*WHAT YOU WILL DO*
According to the article on shadow education in Turkey, how many children in Turkey are enrolled in tutorial colleges?

The Shadow Politics of Shadow Education

Andrew Finkel
Andrew Finkel


Date posted: November 27, 2013

ANDREW FINKEL

ISTANBUL — “Shadow education” is academic jargon for the way ordinary people bypass the failings of the formal school system by enlisting their children in special programs on the side. In Turkey, the practice is so widespread it has spawned a multibillion-dollar industry of private tutorial colleges that help students cram for highly competitive high-school and university entrance exams. Nearly 1.3 million children in Turkey are enrolled in more than 3,800 tutorial colleges.

A byproduct of an underperforming public education system, this informal sector may be putting even more strain on ordinary schools. Many students in their last year of high school simply don’t bother with their ordinary curriculum, according to a study by Aysit Tansel, an emeritus professor of economics at Ankara’s Middle East Technical University. Tutorial colleges may also be perpetuating inequality: They inevitably draw from more prosperous households in the more prosperous parts of the country.

So why aren’t more Turks welcoming the government’s plans to phase out the country’s tutorial colleges starting next year? Because many suspect that the motives behind the new measure are not pedagogical but political.

It is no secret that Prime Minister Recep Tayyip Erdogan has grown wary of the so-called Gulen movement, a faith-based network centered on the charismatic preacher Fethullah Gulen that promotes a mild and modern understanding of Islam.

Started as a series of summer camps in the 1960s, it now runs or influences, through its adherents, a large network of businesses, think tanks, newspapers and television stations — as well as a successful chain of tutorial colleges and private schools.

At first the Gulen movement eagerly backed the AK Party, particularly to rein in the power of the military. But its media affiliates have grown increasingly disillusioned with Erdogan over a range of issues, from his high-handed style to his government’s negotiations with Kurdish militants, which Gulen’s backers consider to be appeasement.

Erdogan, for his part, has grown anxious about the Gulen movement’s growing influence, particularly over the police and the judiciary. In early 2012, public prosecutors believed to be members of the Gulen movement even tried to summon Hakan Fidan, the head of Turkish intelligence and an Erdogan protégé, for questioning.

Records in a dataset:
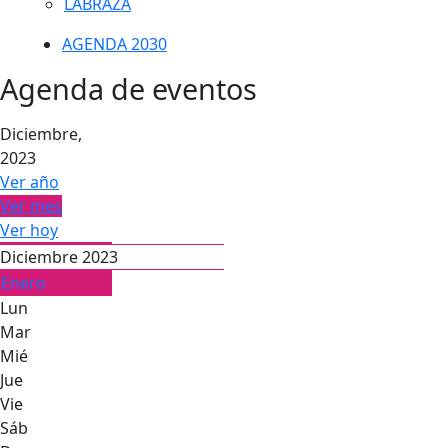
LABRAZA
AGENDA 2030
Agenda de eventos
Diciembre,
2023
Ver año
Ver mes
Ver hoy
Diciembre 2023
Enero
Lun
Mar
Mié
Jue
Vie
Sáb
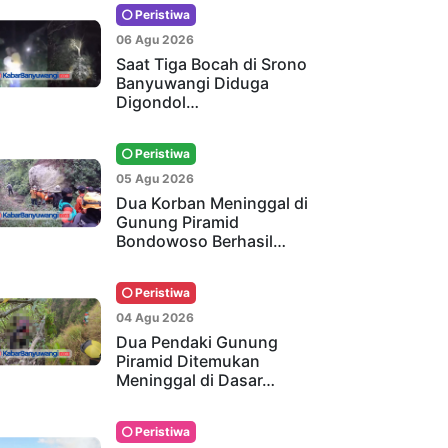
Peristiwa
06 Agu 2026
Saat Tiga Bocah di Srono
Banyuwangi Diduga
Digondol…
Peristiwa
05 Agu 2026
Dua Korban Meninggal di
Gunung Piramid
Bondowoso Berhasil…
Peristiwa
04 Agu 2026
Dua Pendaki Gunung
Piramid Ditemukan
Meninggal di Dasar…
Peristiwa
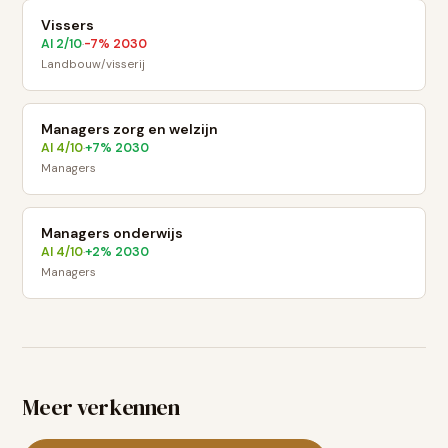
Vissers
AI
2
/10
-7
% 2030
·
Landbouw/visserij
Managers zorg en welzijn
AI
4
/10
+
7
% 2030
·
Managers
Managers onderwijs
AI
4
/10
+
2
% 2030
·
Managers
Meer verkennen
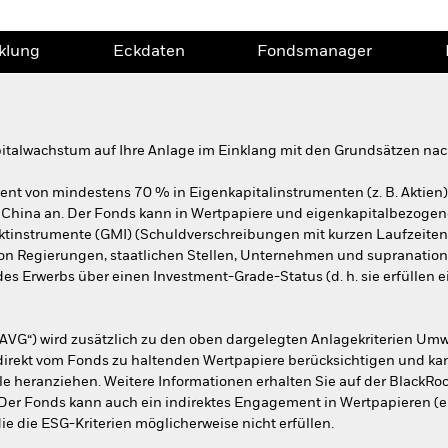
klung
Eckdaten
Fondsmanager
apitalwachstum auf Ihre Anlage im Einklang mit den Grundsätzen nac
nt von mindestens 70 % in Eigenkapitalinstrumenten (z. B. Aktien
hina an. Der Fonds kann in Wertpapiere und eigenkapitalbezogene W
rktinstrumente (GMI) (Schuldverschreibungen mit kurzen Laufzeiten
von Regierungen, staatlichen Stellen, Unternehmen und supranati
s Erwerbs über einen Investment-Grade-Status (d. h. sie erfüllen 
AVG“) wird zusätzlich zu den oben dargelegten Anlagekriterien Umw
r direkt vom Fonds zu haltenden Wertpapiere berücksichtigen und ka
e heranziehen. Weitere Informationen erhalten Sie auf der BlackRo
er Fonds kann auch ein indirektes Engagement in Wertpapieren (ein
e die ESG-Kriterien möglicherweise nicht erfüllen.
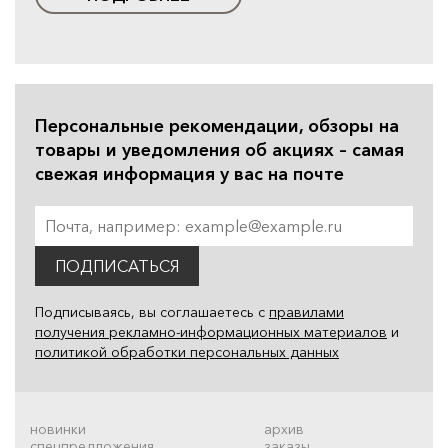
Персональные рекомендации, обзоры на
товары и уведомления об акциях – самая
свежая информация у вас на почте
ПОДПИСАТЬСЯ
Подписываясь, вы соглашаетесь с
правилами
получения рекламно-информационных материалов
и
политикой обработки персональных данных
новинки
архив
спецпредложения
заказы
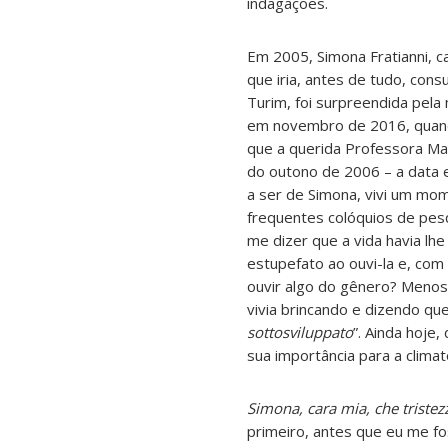
indagações.
Em 2005, Simona Fratianni, c
que iria, antes de tudo, con
Turim, foi surpreendida pela
em novembro de 2016, quando,
que a querida Professora Ma
do outono de 2006 – a data e
a ser de Simona, vivi um mom
frequentes colóquios de pes
me dizer que a vida havia lh
estupefato ao ouvi-la e, com 
ouvir algo do gênero? Menos
vivia brincando e dizendo q
sottosviluppato
”. Ainda hoje
sua importância para a climat
Simona, cara mia, che tristez
primeiro, antes que eu me fo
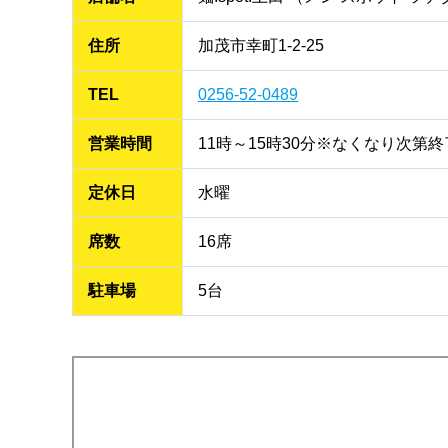
住所
加茂市幸町1-2-25
TEL
0256-52-0489
営業時間
11時～15時30分※なくなり次
定休日
水曜
席数
16席
駐車場
5台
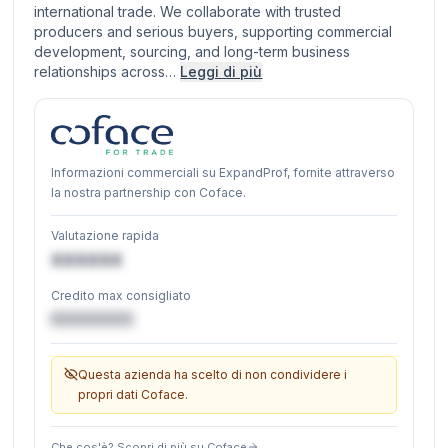
international trade. We collaborate with trusted
producers and serious buyers, supporting commercial
development, sourcing, and long-term business
relationships across…
Leggi di più
Informazioni commerciali su ExpandProf, fornite attraverso
la nostra partnership con Coface.
Valutazione rapida
XXXXXX
Credito max consigliato
€XXXXXX
Questa azienda ha scelto di non condividere i
propri dati Coface.
Che cos'è? Scopri di più su Coface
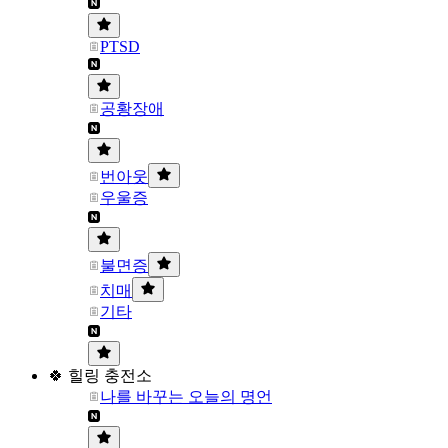
PTSD
공황장애
번아웃
우울증
불면증
치매
기타
🍀 힐링 충전소
나를 바꾸는 오늘의 명언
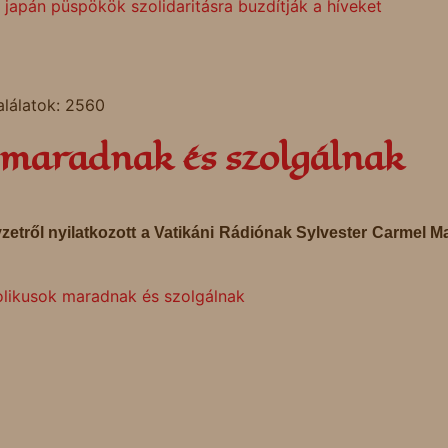
japán püspökök szolidaritásra buzdítják a híveket
alálatok: 2560
k maradnak és szolgálnak
yzetről nyilatkozott a Vatikáni Rádiónak Sylvester Carmel M
tolikusok maradnak és szolgálnak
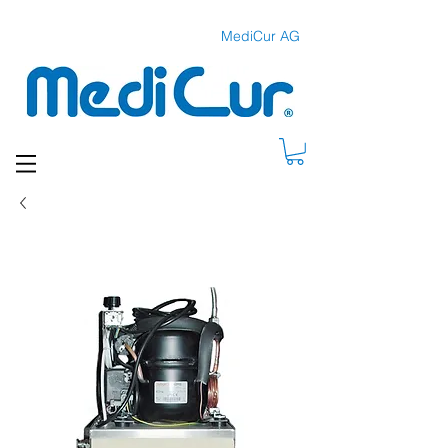
MediCur AG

*TASK RESPONSE*
Nearly 1.3 million children.